▸ **Challenge 1**
In the Dawes interview, who tapped the quartet in 2011 to act as his backing band for solo appearances?

▸ **Text passage**
* * * * * * *

Dawes – The Long Run (Taylor Goldsmith Interview)

If the phenomenon of “The Next Big Thing” remained in our age of Internet ephemera, Dawes would be the most likely candidate.
Acknowledged as the forerunners of “The Laurel Canyon Sound,” based on their debut album, North Hills, released in 2009, the buzz began to rise in 2011 when the former guitarist and songwriter for The Band, Robbie Robertson, tapped the quartet to act as his backing band for solo appearances.

Following on the heels of that ‘break,’ Dawes actually found themselves playing at Big Pink, the house in Woodstock New York where Bob Dylan and The Band held their famous get-togethers in 1967. Soon after, Jackson Browne gave props to the band in the pages of Rolling Stone and subsequently asked them to open a European tour for him.

In the midst of this flurry of good press, anticipation began to rise for the second album release in June, around which time Dawes also confirmed tours opening for acts as widely divergent as Alison Krause and Union Station, Bright Eyes and My Morning Jacket, this after being on the road for an extended period with Brett Dennen.

It was June 6, the day prior to the release of Nothing Is Wrong, that Doug Collette had a few moments for conversation with Taylor Goldsmith to discuss performing, recording and customizing equipment, this while the self-effacing lead singer, songwriter and guitarist for Dawes, was riding to a gig with the windows down in the vehicle to compensate for no air conditioning.
The dialogue gives more than a little insight into why this band should rise above its competition, if for no other reason than Dawes sounds like they are preparing for what their Los Angeles rock godfathers The Eagles termed “The Long Run.”

I appreciate you taking the time to talk to me.  You must be very very busy these days.

Yeah, but it’s pretty exacting and totally worth it.

I’ll bet. I see you have a late night appearance for a vinyl release tonight?

Yeah, over in St. Louis where we’re headed right now.

I wanted to tell you how impressed I was with a show of yours I saw in Vermont at the end of May. I had some pretty high expectations, because I’d been listening to your new album a lot, and you actually exceeded the expectations by the time I left the venue.

Well, thanks man, that means a lot.

I had to think, though you said some very kind words about Brett Dennen,he must feel kind of intimidated at the prospect of following you guys on stage at night sometimes.

I feel like even if it’s the greatest band in the world opening for an artist, even if they’re a fraction as good as Dennen is, nothing is going to satisfy the audience unless it’s that one artist. I feel like no matter how well we play—and when we play really well we win over a lot of people (and that’s the idea!)– I think when someone goes for a Brett Dennen song, no matter how good a job we do, they’re still gonna need their Brett Dennen song.

You’re absolutely right. I was talking you guys up after you finished playing and the people sitting next to me said they were pretty impressed with you. I told them I came just to see Dawes and I was on my way out and they responded “No No Brett’s great!”

* * * * * * *

▸ **Challenge 2**
Reproduce the rows starting with the first row and going on through the row with "building: (413, 296)", including the requests. Scale every coordinate in the answers by 1.7, rounding to whole numbers with halves rounded up.

▸ **Supplied records**
* * * * * * *

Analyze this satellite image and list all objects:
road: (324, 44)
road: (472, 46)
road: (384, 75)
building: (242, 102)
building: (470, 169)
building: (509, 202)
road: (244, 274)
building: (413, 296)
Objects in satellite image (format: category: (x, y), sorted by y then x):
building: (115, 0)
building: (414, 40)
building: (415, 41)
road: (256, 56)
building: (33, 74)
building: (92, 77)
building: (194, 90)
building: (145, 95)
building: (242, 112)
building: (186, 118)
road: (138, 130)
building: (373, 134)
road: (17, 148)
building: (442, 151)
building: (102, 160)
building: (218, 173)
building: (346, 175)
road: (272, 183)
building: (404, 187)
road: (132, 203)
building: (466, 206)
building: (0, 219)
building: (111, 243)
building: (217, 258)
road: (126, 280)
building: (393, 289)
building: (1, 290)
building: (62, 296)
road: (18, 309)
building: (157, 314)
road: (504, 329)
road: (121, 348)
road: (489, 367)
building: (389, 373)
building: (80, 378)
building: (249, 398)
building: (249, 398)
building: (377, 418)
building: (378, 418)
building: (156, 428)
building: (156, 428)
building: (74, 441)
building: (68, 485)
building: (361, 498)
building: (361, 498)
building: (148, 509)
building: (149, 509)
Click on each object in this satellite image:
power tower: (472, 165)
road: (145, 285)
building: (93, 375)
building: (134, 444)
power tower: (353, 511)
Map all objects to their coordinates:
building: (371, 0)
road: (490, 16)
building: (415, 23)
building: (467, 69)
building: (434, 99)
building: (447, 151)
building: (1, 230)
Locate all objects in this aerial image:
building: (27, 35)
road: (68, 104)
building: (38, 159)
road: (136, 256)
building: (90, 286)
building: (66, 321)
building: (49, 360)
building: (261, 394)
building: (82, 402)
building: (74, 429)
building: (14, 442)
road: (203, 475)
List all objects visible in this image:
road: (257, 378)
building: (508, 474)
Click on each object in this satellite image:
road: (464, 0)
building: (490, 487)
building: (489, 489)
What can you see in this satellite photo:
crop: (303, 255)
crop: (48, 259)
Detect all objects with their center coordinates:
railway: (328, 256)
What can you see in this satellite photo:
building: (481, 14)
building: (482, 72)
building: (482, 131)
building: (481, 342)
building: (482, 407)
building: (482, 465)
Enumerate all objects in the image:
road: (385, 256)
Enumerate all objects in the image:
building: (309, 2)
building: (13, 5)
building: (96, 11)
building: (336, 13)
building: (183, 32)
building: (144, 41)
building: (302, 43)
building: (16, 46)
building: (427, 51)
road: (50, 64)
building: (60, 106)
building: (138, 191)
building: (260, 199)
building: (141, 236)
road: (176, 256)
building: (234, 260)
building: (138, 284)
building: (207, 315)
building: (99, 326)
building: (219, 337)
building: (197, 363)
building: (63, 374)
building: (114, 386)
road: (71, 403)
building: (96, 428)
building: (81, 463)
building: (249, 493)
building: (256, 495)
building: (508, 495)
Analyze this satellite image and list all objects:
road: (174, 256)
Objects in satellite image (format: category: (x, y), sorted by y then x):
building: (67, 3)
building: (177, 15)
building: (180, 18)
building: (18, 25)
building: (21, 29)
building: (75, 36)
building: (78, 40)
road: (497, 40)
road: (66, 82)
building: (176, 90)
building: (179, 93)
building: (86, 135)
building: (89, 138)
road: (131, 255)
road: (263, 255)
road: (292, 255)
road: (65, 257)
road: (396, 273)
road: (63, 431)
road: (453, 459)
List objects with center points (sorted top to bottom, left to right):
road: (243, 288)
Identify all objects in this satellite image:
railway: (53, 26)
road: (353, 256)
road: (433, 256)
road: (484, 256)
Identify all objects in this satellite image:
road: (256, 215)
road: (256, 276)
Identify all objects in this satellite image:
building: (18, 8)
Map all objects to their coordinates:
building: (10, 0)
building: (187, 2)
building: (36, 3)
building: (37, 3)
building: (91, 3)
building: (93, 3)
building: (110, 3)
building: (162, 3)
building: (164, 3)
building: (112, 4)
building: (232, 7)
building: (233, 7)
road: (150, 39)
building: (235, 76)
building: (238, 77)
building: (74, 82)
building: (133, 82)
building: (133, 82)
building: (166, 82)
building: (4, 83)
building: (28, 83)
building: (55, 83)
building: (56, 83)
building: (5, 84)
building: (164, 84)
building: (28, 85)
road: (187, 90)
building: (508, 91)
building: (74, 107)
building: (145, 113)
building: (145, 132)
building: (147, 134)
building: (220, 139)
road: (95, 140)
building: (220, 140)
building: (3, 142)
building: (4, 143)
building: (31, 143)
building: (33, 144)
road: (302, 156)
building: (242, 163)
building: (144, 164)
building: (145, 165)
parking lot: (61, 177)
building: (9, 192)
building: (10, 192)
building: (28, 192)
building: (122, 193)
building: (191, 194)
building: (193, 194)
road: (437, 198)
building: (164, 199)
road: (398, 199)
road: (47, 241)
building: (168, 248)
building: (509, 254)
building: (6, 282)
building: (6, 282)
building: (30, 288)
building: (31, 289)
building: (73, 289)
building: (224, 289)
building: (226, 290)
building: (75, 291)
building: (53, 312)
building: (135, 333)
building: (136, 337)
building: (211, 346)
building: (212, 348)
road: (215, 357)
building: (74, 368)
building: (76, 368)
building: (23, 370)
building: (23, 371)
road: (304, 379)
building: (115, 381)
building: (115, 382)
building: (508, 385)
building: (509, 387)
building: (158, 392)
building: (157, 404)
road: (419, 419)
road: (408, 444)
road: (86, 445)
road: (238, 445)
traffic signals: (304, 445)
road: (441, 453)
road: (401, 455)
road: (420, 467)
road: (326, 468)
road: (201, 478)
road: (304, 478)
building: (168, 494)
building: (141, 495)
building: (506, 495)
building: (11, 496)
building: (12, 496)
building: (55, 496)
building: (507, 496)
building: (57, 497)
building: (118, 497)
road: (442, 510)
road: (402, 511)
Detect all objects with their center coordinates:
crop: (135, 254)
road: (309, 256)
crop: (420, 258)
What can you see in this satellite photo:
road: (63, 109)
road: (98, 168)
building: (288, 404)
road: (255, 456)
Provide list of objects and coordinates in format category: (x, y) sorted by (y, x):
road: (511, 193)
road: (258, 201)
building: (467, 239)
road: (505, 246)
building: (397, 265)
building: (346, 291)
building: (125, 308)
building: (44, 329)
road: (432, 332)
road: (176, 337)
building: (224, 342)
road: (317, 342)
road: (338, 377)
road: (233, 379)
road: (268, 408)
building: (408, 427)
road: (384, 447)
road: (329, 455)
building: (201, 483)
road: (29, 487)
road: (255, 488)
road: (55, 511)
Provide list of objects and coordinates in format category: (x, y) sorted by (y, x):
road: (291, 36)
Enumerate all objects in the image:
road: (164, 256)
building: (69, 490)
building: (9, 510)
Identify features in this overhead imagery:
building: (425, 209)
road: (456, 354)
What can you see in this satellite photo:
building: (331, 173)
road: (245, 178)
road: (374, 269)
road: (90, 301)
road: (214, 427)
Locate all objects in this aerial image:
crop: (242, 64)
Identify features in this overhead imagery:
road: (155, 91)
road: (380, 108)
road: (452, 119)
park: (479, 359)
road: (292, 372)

* * * * * * *

▸ **Written reply 1**
Robbie Robertson

▸ **Written reply 2**
Analyze this satellite image and list all objects:
road: (551, 75)
road: (802, 78)
road: (653, 128)
building: (411, 173)
building: (799, 287)
building: (865, 343)
road: (415, 466)
building: (702, 503)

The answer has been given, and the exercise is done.